“If I go to a meeting with a male colleague, most people will automatically assume he’s the senior one, or that I’m the assistant. It’s not super easy to be a woman on the ground in the commerce or trade business,” says Bose, who launched Zilingo, a technology platform for the fashion industry, with co-founder Dhruv Kapoor in 2015, when she was just 23 years old. Still, she has not let this obstacle stop her from growing the company to its US$970 million valuations today—just $30 million short of the magic US$1 billion figure to be termed a unicorn. Its backers include US venture capital firm Sequoia Capital and Singapore state investment company Temasek Holdings.
Her secret, she says, is that instead of taking offense when she is mistaken for the underling, she chooses to focus on her goal of empowering the underdog through her work.
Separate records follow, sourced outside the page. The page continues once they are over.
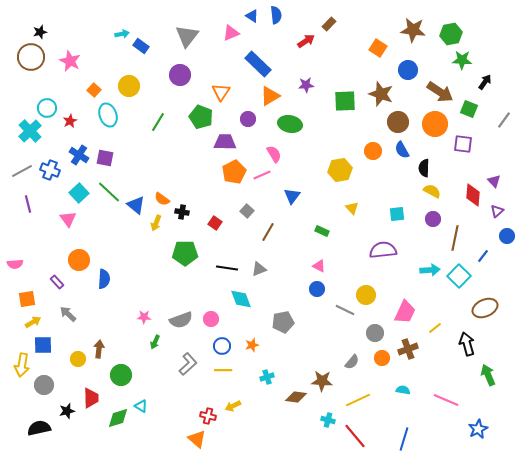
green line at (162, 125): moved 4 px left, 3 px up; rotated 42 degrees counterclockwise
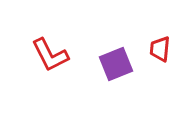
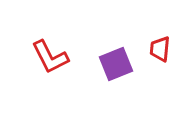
red L-shape: moved 2 px down
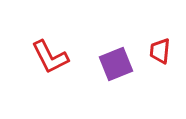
red trapezoid: moved 2 px down
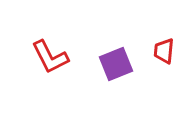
red trapezoid: moved 4 px right
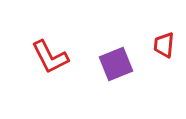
red trapezoid: moved 6 px up
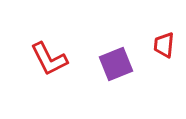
red L-shape: moved 1 px left, 2 px down
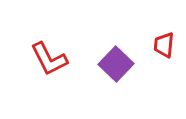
purple square: rotated 24 degrees counterclockwise
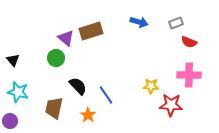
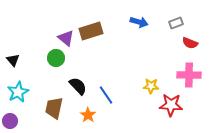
red semicircle: moved 1 px right, 1 px down
cyan star: rotated 30 degrees clockwise
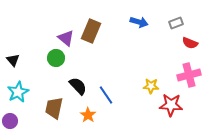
brown rectangle: rotated 50 degrees counterclockwise
pink cross: rotated 15 degrees counterclockwise
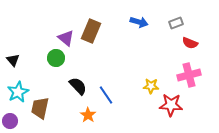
brown trapezoid: moved 14 px left
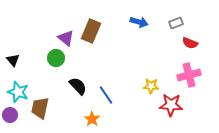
cyan star: rotated 25 degrees counterclockwise
orange star: moved 4 px right, 4 px down
purple circle: moved 6 px up
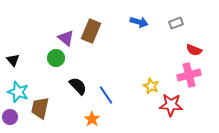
red semicircle: moved 4 px right, 7 px down
yellow star: rotated 21 degrees clockwise
purple circle: moved 2 px down
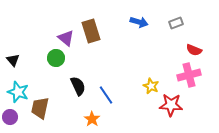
brown rectangle: rotated 40 degrees counterclockwise
black semicircle: rotated 18 degrees clockwise
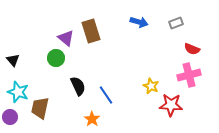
red semicircle: moved 2 px left, 1 px up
“Gender inequality is a systemic issue, so I think it is more important that we focus on making more women successful. When more people see women leading, this view will no longer be commonly perpetuated,” she tells us over a Zoom call from her home in Singapore during the country’s circuit breaker period to combat the spread of the coronavirus.
These may sound like lofty words but levelling the playing field in various ways is exactly what this dreamer has been doing since she made the jump to entrepreneurship in 2015 after working as a management consultant at McKinsey & Company and an investment analyst at Sequoia.